▶ **Raw data**
-------------------------

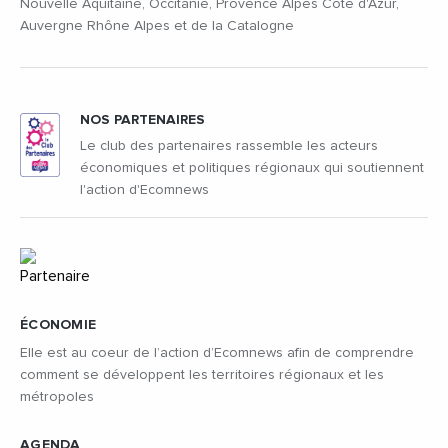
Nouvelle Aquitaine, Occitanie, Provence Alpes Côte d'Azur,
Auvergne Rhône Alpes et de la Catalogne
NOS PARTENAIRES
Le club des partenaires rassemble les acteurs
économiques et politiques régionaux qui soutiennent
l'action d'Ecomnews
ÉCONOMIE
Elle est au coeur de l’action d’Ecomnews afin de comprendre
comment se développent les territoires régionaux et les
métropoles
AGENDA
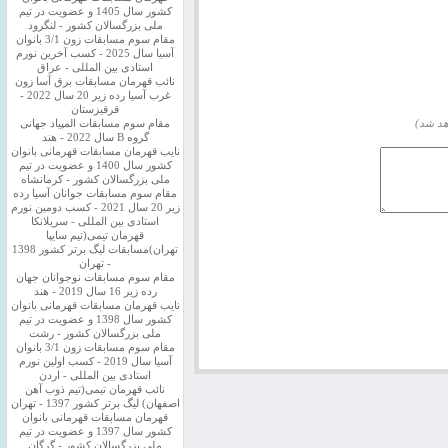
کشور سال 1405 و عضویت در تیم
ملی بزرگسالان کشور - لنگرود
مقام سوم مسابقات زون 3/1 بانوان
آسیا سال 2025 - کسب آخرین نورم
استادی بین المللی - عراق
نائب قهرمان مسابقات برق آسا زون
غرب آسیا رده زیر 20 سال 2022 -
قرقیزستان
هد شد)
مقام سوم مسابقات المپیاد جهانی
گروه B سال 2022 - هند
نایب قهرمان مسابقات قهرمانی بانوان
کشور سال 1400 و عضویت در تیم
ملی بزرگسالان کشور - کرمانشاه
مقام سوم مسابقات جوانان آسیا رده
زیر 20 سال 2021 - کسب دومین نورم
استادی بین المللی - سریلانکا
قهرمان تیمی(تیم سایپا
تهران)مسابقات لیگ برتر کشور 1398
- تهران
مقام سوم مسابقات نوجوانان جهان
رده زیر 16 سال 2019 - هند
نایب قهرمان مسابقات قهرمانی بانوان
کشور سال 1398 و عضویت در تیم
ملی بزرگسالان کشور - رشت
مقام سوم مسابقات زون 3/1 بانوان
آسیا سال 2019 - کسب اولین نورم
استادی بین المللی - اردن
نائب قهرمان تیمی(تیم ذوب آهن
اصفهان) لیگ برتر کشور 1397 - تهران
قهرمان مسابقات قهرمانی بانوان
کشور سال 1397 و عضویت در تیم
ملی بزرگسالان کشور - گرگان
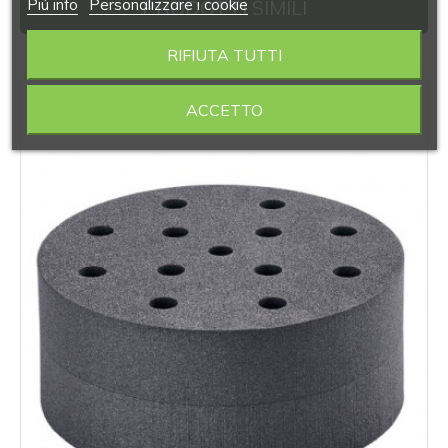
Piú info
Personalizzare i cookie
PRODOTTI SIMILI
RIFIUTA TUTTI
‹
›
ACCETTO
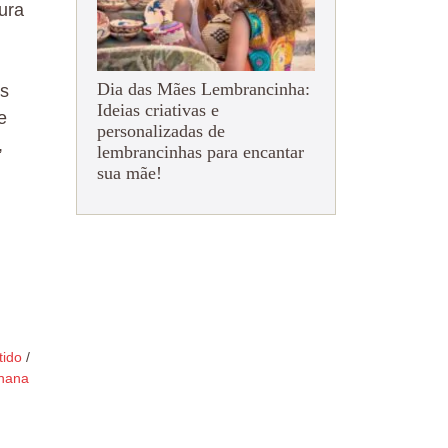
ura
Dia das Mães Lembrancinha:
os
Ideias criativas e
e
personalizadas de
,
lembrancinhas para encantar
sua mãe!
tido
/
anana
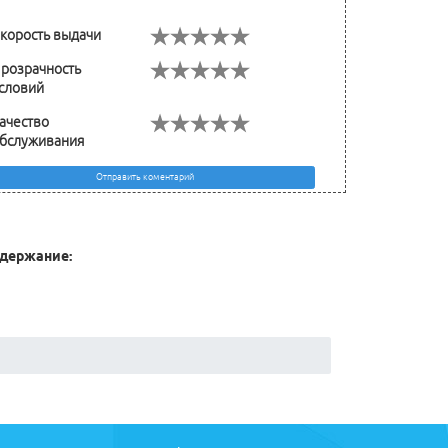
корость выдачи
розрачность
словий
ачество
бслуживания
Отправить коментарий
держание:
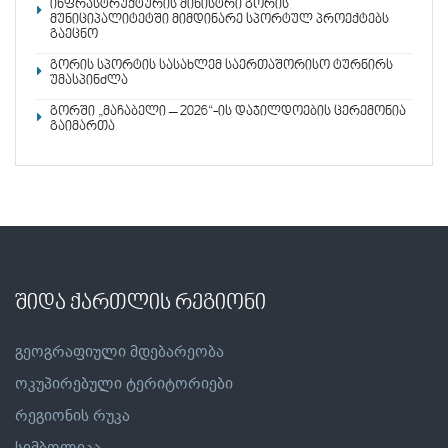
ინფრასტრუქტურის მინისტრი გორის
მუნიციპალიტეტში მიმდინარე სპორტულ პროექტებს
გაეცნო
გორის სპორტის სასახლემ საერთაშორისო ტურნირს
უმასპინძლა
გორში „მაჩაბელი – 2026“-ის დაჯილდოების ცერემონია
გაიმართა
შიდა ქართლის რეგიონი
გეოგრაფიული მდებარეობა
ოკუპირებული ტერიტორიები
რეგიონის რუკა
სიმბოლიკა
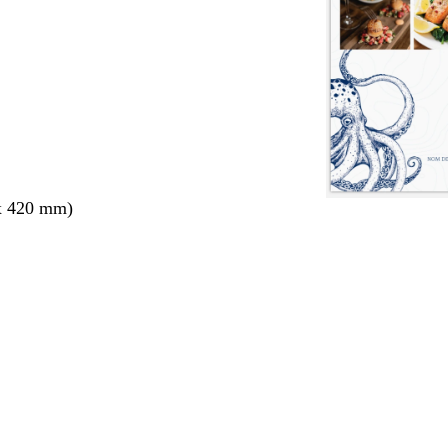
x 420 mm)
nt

-------------------------

▶ **What is being asked**
Please convert the text read from every one of the records above into a JSON list of strings, one string per line and no blank lines. Leave the pictures out of the answer.

▶ **Response below**
[
  "Nouvelle Aquitaine, Occitanie, Provence Alpes Côte d'Azur,",
  "Auvergne Rhône Alpes et de la Catalogne",
  "NOS PARTENAIRES",
  "Le club des partenaires rassemble les acteurs",
  "économiques et politiques régionaux qui soutiennent",
  "l'action d'Ecomnews",
  "ÉCONOMIE",
  "Elle est au coeur de l’action d’Ecomnews afin de comprendre",
  "comment se développent les territoires régionaux et les",
  "métropoles",
  "AGENDA",
  "کشور سال 1405 و عضویت در تیم",
  "ملی بزرگسالان کشور - لنگرود",
  "مقام سوم مسابقات زون 3/1 بانوان",
  "آسیا سال 2025 - کسب آخرین نورم",
  "استادی بین المللی - عراق",
  "نائب قهرمان مسابقات برق آسا زون",
  "غرب آسیا رده زیر 20 سال 2022 -",
  "قرقیزستان",
  "هد شد)",
  "مقام سوم مسابقات المپیاد جهانی",
  "گروه B سال 2022 - هند",
  "نایب قهرمان مسابقات قهرمانی بانوان",
  "کشور سال 1400 و عضویت در تیم",
  "ملی بزرگسالان کشور - کرمانشاه",
  "مقام سوم مسابقات جوانان آسیا رده",
  "زیر 20 سال 2021 - کسب دومین نورم",
  "استادی بین المللی - سریلانکا",
  "قهرمان تیمی(تیم سایپا",
  "تهران)مسابقات لیگ برتر کشور 1398",
  "- تهران",
  "مقام سوم مسابقات نوجوانان جهان",
  "رده زیر 16 سال 2019 - هند",
  "نایب قهرمان مسابقات قهرمانی بانوان",
  "کشور سال 1398 و عضویت در تیم",
  "ملی بزرگسالان کشور - رشت",
  "مقام سوم مسابقات زون 3/1 بانوان",
  "آسیا سال 2019 - کسب اولین نورم",
  "استادی بین المللی - اردن",
  "نائب قهرمان تیمی(تیم ذوب آهن",
  "اصفهان) لیگ برتر کشور 1397 - تهران",
  "قهرمان مسابقات قهرمانی بانوان",
  "کشور سال 1397 و عضویت در تیم",
  "ملی بزرگسالان کشور - گرگان",
  "Piú info",
  "Personalizzare i cookie",
  "PRODOTTI SIMILI",
  "RIFIUTA TUTTI",
  "‹",
  "›",
  "ACCETTO",
  "ura",
  "Dia das Mães Lembrancinha:",
  "os",
  "Ideias criativas e",
  "e",
  "personalizadas de",
  ",",
  "lembrancinhas para encantar",
  "sua mãe!",
  "tido",
  "/",
  "anana",
  "корость выдачи",
  "розрачность",
  "словий",
  "ачество",
  "бслуживания",
  "Отправить коментарий",
  "держание:",
  "ინფრასტრუქტურის მინისტრი გორის",
  "მუნიციპალიტეტში მიმდინარე სპორტულ პროექტებს",
  "გაეცნო",
  "გორის სპორტის სასახლემ საერთაშორისო ტურნირს",
  "უმასპინძლა",
  "გორში „მაჩაბელი – 2026“-ის დაჯილდოების ცერემონია",
  "გაიმართა",
  "შიდა ქართლის რეგიონი",
  "გეოგრაფიული მდებარეობა",
  "ოკუპირებული ტერიტორიები",
  "რეგიონის რუკა",
  "სიმბოლიკა",
  "x 420 mm)",
  "nt"
]